The bug is really inside mkl scalapack, maybe during a calculation of index, or in a pointer arithmetic I don't know.

Aleksandra_K · ‎02-13-2025

Did you have a chance to check whether for the reference scalapack you were using any integer-related flag when building it?

fpinria · ‎02-14-2025

The reference scalapack has been compiled with gcc-11.4.0 with these cmake flags: -DCMAKE_BUILD_TYPE=RelWithDebInfo -DCMAKE_VERBOSE_MAKEFILE=ON -DBUILD_SHARED_LIBS:BOOL=YES; so I don't see any specific integer-related things.

If I pick one compilation line for instance:

/gnu/store/piai5ba5fx901hr7pwnz2b9vysrrjmlh-gfortran-11.4.0/bin/gfortran -DAdd_ -Dscalapack_EXPORTS -I/gnu/store/gzs3ykx44mfvigbrzjq8vxmpjvmwbdaw-openmpi-4.1.6/include -O2 -g -DNDEBUG -fPIC -c /tmp/guix-build-scalapack-2.2.2.drv-0/source/SRC/pzgetf2.f -o CMakeFiles/scalapack.dir/SRC/pzgetf2.f.o
[ 62%] Building Fortran object CMakeFiles/scalapack.dir/SRC/pzgetrf.f.o

Aleksandra_K · ‎02-18-2025

You are absolutely right that the matrices are successfully allocated.
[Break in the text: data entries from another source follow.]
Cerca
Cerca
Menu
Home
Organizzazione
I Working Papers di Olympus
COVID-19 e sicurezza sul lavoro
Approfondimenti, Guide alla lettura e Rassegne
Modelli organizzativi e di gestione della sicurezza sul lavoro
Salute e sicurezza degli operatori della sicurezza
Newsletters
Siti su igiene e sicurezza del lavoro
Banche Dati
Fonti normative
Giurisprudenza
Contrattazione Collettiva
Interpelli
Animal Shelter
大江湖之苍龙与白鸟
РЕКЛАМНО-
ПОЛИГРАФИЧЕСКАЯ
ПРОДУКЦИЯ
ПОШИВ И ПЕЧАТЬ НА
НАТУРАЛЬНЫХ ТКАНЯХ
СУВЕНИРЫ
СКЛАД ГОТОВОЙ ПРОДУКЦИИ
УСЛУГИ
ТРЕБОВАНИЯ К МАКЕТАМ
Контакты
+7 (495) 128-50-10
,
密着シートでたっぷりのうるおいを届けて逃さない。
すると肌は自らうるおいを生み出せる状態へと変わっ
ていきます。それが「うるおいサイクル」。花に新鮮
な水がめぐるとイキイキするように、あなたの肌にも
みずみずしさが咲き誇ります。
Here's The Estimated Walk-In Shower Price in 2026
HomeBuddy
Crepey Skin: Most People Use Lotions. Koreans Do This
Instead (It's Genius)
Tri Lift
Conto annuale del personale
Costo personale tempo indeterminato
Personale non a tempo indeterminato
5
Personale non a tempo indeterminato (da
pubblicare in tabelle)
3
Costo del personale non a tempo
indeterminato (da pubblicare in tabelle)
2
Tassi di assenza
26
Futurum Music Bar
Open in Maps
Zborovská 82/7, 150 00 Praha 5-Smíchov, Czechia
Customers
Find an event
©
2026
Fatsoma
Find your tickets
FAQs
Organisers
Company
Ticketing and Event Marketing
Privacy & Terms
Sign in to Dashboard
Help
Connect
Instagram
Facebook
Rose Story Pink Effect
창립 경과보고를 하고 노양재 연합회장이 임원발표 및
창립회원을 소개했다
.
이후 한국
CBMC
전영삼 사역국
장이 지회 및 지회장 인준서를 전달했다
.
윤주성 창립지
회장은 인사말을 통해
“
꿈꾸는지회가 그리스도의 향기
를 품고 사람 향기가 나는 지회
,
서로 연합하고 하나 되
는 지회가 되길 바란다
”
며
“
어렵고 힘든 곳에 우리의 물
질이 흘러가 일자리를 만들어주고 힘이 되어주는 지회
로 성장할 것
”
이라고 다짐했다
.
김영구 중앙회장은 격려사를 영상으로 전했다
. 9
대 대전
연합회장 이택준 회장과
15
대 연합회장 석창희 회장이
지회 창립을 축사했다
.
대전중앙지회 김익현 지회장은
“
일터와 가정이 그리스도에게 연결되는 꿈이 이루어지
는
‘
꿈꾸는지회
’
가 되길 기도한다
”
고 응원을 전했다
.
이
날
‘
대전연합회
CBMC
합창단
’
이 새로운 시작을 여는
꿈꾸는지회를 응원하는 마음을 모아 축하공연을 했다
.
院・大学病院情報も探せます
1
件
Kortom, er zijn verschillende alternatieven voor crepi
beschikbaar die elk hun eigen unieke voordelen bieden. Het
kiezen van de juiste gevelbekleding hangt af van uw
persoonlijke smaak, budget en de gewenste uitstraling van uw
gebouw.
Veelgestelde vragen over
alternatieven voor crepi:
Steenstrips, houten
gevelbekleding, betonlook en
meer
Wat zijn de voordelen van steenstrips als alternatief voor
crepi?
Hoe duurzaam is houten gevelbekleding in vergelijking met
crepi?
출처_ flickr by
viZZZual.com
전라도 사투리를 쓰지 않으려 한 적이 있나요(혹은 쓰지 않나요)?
However, for N>=131072, the total number elements in the matrix is greater than the maximum value of 32-bit integer. The lp64 interface uses 32-bit integers for indexing arrays (in contrary to ilp64, which uses 64-bit integers), hence such a matrix has too many entries to be indexed, which is most likely what causes the failure.

fpinria · ‎02-18-2025

Ok, this is clear. Thanks for your time.